In his five years as prime minister, Modi has been neither as good as his cheerleaders foretold, nor as bad as his critics imagined. With his re-election, do the risks outweigh the rewards? His critics would say India would have been better off with a different leader. His admirers and cheerleaders would disagree with this view. Around 37.4 per cent of the electorate which voted for BJP because of Modi would certainly be divided on the risk-versus-reward question because they all have voted for him for different reasons. But their expectations would be more or less the same: development, jobs, better income, better education, and healthcare, improved infrastructure, better law and order, good governance and less bureaucratic red-tape. So, while the motivation and influencing factors for voting a particular leader or party could be a result of a particular narrative, the primary goal is always communal harmony and political, social and economic integration of citizens.
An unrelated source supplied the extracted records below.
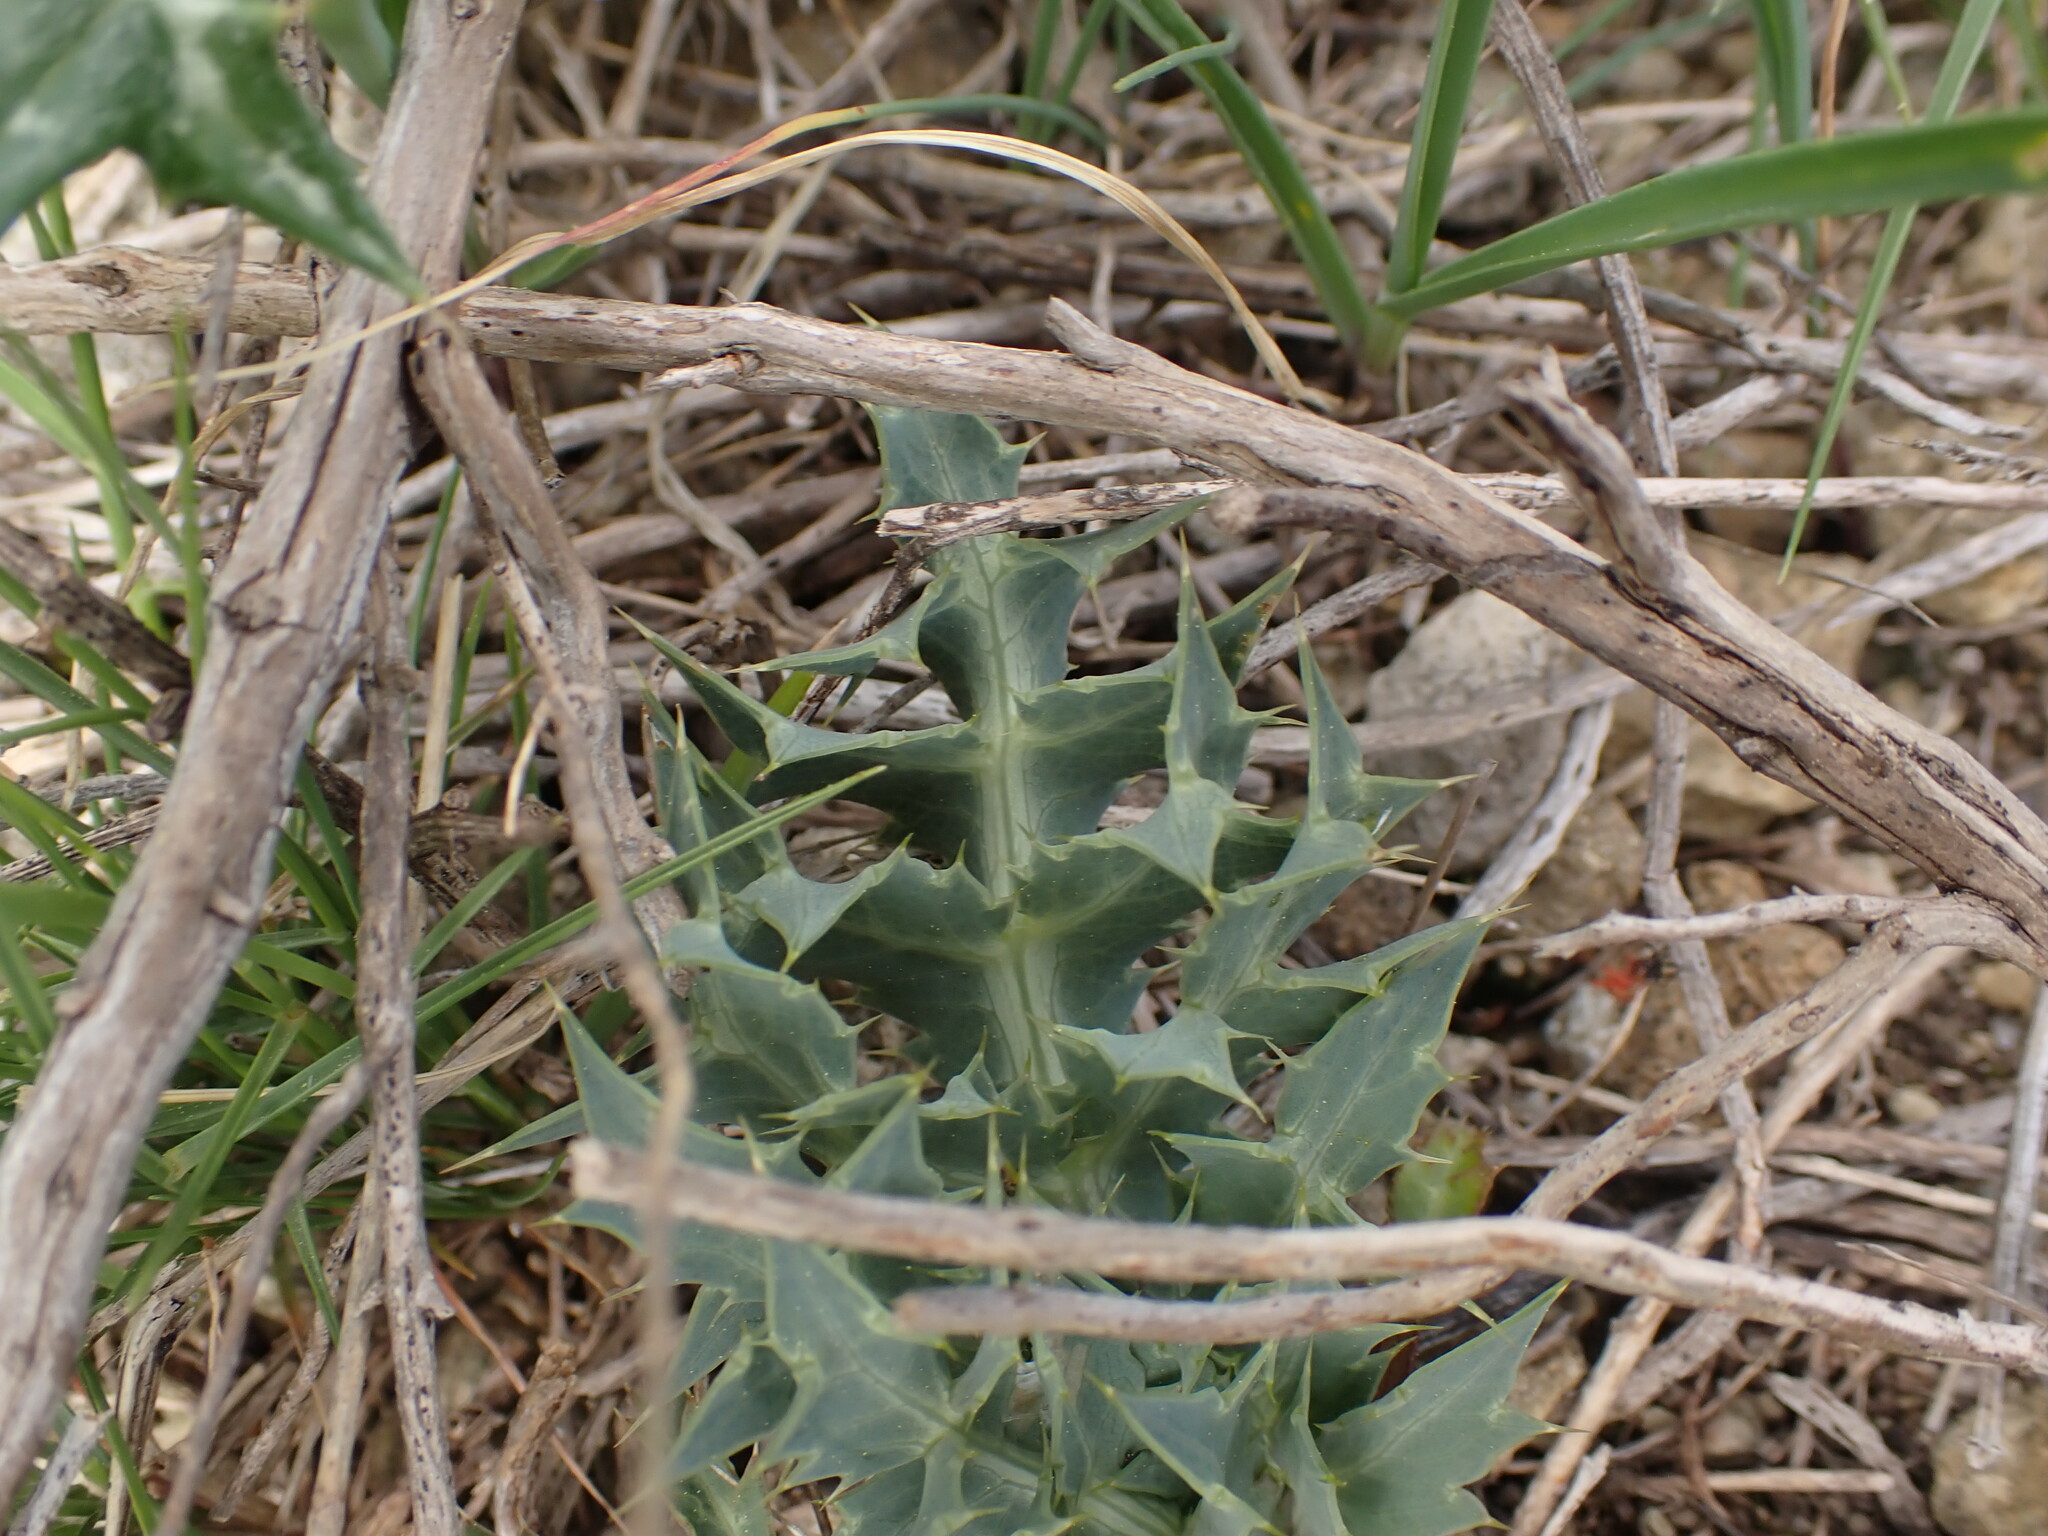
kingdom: Plantae
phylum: Tracheophyta
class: Magnoliopsida
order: Apiales
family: Apiaceae
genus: Eryngium
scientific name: Eryngium campestre
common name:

Elections and campaigns preceding them are always dramatic events. Now that the drama is over, the focus will shift to governance and delivery. Having been re-elected with a big mandate, there are bigger challenges for Modi and his government to rise to the occasion and meet the electorate’s expectations and aspirations. With his victory, Modi has raised the bar of expectations from his government. Having created a personality cult around his persona of a no-nonsense leader who means business and is determined to take India forward to prosperity, he will be judged for his ability to bring radical changes in the country. Will he double farmers’ income in the next three years as promised? The political battle has been won, but the economic battle has just begun. Make in India, Digital India, Skill India were all flops. What’s next to make India a manufacturing hub that will create millions of job?
Despite the meta-narrative weaved around Hindu nationalism and revival of past glory, the only way forward is consensus building and, as Modi said in his victory speech, ‘we have to carry along everyone for the good of the country’. Modi’s re-election is not a validation of his past failures and missteps like demonetisation, the betrayal of farmers, weakening of institutions, media capture, cultivation of hate, the mishandling of Kashmir and the questionable rewriting of the Rafale deal. The good of the country lies in the revival of the economy, creating millions of new jobs, restoring communal harmony and attacking poverty. Will Modi use his political capital to push reforms and bring radical changes in the economy, education, healthcare, judiciary, and police?